Di usia batita, umumnya emosi anak menjadi sangat kuat. Biasanya ditandai dengan amarah yang kuat, ketakutan yang hebat atau iri hati yang tidak masuk di akal. Namun kondisi ini pada setiap anak tidaklah persis sama.
Emosi tersebut timbul dari adanya kebutuhan-kebutuhan internal, seperti lapar, tidak nyaman, dan lain-lain. Atau, lantaran pikiran-pikirannya sendiri (image), seperti melihat orang baru yang masih asing, memasuki lingkungan baru, dan sebagainya. Dapat pula akibat adanya stimulus dari luar, seperti dipukul dan dicubit.
Namun, mengharapkan batita mampu mengungkapkan emosi yang dirasakan memang butuh kesabaran tersendiri. Bagaimanapun juga, batita belum mengenal emosinya dengan baik. Ia membutuhkan proses belajar untuk mengenal emosi yang berbeda-beda itu. "Batita tidak dapat merasakan ketakutan atau rasa bersalah sebelum ia mempelajari arti adanya kekerasan atau kebenaran. Demikian juga dengan rasa sedih atau depresi, sebelum si anak mengetahui arti kehilangan cinta dan kegagalan," papar Indah Kiranawati Machsus, S.Psi.
Jadi, batita perlu mengalami dan merasakan terlebih dahulu, barulah ia bisa memahami. Contoh, si batita ditinggalkan di rumah oleh ibunya hanya dengan pengasuh baru. Saat ditinggalkan itulah, anak merasakan kehilangan cinta dan merasa asing dengan pengasuhnya yang baru. Akibatnya, timbul perasaan takut pada anak. Nah, saat itulah anak baru dapat memahami rasa takut
Pemahaman emosi yang terbatas pada diri si batita, tak lain karena latar belakang pengalamannya yang masih terbatas. "Kelak, seiring usia bertambah, pengalamannya pun semakin banyak. Demikian pula dengan perkembangan kognitifnya, sehingga pemahaman akan emosinya jadi semain baik," kata Indah.
MENGGALI EMOSI
Untuk membiasakan si batita menjelaskan emosinya, orang tua harus melakukan pendekatan.
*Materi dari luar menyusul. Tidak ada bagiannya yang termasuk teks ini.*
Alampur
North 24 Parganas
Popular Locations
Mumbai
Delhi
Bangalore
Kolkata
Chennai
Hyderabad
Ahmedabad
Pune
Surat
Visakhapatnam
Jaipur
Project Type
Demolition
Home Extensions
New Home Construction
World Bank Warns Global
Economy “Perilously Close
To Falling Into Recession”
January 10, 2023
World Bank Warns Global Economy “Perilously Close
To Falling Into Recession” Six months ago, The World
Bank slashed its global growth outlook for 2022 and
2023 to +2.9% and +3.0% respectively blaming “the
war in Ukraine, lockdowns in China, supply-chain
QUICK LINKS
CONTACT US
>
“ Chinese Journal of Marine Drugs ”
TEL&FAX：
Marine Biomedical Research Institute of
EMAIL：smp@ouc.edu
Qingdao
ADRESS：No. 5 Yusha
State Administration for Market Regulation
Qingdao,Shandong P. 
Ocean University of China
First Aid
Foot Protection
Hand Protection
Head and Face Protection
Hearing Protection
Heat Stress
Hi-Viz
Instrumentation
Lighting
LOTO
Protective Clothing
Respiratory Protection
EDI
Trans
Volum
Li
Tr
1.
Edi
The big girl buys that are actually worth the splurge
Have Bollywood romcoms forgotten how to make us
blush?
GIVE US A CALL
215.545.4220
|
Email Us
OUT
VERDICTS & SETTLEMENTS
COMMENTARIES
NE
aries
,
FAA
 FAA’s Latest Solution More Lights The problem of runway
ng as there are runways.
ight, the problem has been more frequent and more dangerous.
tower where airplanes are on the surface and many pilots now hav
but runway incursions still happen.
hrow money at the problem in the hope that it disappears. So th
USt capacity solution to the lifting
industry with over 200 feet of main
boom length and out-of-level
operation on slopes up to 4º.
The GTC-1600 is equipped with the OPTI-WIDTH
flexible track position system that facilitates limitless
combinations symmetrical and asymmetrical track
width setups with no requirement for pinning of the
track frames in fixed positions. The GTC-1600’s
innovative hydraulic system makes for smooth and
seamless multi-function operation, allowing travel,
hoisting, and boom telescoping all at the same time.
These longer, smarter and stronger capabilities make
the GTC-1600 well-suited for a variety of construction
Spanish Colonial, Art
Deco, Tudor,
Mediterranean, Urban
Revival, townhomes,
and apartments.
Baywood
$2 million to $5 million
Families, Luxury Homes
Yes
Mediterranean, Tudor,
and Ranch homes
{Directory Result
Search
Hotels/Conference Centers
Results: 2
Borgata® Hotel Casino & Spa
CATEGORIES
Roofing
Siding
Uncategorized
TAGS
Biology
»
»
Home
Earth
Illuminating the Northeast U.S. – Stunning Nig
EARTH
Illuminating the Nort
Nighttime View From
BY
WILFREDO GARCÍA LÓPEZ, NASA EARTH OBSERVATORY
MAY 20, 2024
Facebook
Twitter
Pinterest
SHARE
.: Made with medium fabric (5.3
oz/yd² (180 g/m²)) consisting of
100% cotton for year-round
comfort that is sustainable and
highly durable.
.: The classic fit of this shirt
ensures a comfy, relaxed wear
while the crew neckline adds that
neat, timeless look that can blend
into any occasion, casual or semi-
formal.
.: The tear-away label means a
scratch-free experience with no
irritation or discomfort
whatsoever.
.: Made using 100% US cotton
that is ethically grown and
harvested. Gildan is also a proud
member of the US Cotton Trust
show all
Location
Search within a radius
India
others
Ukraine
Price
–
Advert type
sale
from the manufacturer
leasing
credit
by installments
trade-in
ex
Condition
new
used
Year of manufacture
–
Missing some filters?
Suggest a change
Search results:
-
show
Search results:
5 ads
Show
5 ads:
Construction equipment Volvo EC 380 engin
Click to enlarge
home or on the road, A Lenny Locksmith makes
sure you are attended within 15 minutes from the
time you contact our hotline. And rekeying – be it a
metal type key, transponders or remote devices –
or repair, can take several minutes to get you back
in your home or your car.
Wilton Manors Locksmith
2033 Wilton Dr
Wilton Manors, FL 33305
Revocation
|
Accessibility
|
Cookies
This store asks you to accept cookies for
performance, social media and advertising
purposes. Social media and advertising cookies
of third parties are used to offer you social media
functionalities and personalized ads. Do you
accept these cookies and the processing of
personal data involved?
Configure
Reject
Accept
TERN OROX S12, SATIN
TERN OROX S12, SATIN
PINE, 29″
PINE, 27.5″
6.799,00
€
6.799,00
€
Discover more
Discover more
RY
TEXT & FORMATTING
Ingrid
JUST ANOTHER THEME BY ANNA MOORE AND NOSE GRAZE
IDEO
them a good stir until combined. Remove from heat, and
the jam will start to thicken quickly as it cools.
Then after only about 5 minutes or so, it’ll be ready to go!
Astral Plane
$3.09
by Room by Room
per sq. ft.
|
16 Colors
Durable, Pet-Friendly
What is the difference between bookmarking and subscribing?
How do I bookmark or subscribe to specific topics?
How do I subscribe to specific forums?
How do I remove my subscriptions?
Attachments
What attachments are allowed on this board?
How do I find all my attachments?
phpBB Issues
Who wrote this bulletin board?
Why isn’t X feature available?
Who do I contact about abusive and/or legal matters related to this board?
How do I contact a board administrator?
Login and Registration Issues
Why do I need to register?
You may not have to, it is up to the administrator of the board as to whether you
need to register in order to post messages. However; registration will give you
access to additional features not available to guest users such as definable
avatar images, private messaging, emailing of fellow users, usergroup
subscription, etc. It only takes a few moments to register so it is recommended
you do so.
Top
Ajak ia berbicara dari hati ke hati dan galilah perasaannya. Namun, hendaknya orang tua waspada karena bisa jadi anak batita belum terlalu paham akan makna kata-kata yang dilontarkan. Maklum, kosakatanya masih sangat terbatas. Contohnya, makna kata "iri" dan "cemburu". Apalagi pada batita yang mengalami keterlambatan bicara.
Cermati pula anak batita yang kerap menyembunyikan emosinya. Biasanya ini terjadi bila berkaitan dengan kegiatan di playgroup-nya dan karena kesalahannya sendiri. Contoh, ia sedih "ditegur" gurunya karena lupa membawa gambar kucing. Karenanya, pandai-pandailah menggali perasaan si batita dan jalinlah komunikasi yang baik dengan anak sehingga terbiasa mengungkapkan perasaannya.
Selanjutnya, jadilah pendengar yang baik pada saat anak mengungkapkan pendapat dan perasaannya. Pahami dirinya. Niscaya dengan langkah-langkah ini, anak merasa dihargai. Kelak, ia tak akan sungkan atau takut bercerita lagi. Lewat cara-cara seperti inilah, anak akan terbiasa mengungkapkan emosinya.
"Anak yang dapat mengungkapkan emosinya dengan baik, kelak bakal lebih mudah diterima oleh lingkungan," tandas Indah. Ia dapat mengungkapkan perasaan dan keinginannya melalui kata-kata tanpa perlu berperilaku agresif atau sebaliknya menarik diri. Kemampuan ini juga membuatnya lebih mudah dalam memahami perasaan orang lain dan menyesuaikan diri dengan lingkungan. Dengan begitu, anak juga bakal tumbuh menjadi manusia yang memiliki rasa percaya diri yang tinggi.